=== Data in this exercise ===

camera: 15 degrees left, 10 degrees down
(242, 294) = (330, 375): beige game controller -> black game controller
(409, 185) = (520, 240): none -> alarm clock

===
=== Data in this exercise ===

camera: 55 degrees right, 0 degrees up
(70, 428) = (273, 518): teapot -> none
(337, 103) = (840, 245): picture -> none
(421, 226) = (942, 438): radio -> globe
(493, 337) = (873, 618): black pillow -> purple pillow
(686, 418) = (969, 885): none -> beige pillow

===

Task brief |
Within the material above, the line with "(421, 226) = (942, 438): radio -> globe" opens the range and the line with "(686, 418) = (969, 885): none -> beige pillow" closes it; reproduce that range word for word.

Expected output |
(421, 226) = (942, 438): radio -> globe
(493, 337) = (873, 618): black pillow -> purple pillow
(686, 418) = (969, 885): none -> beige pillow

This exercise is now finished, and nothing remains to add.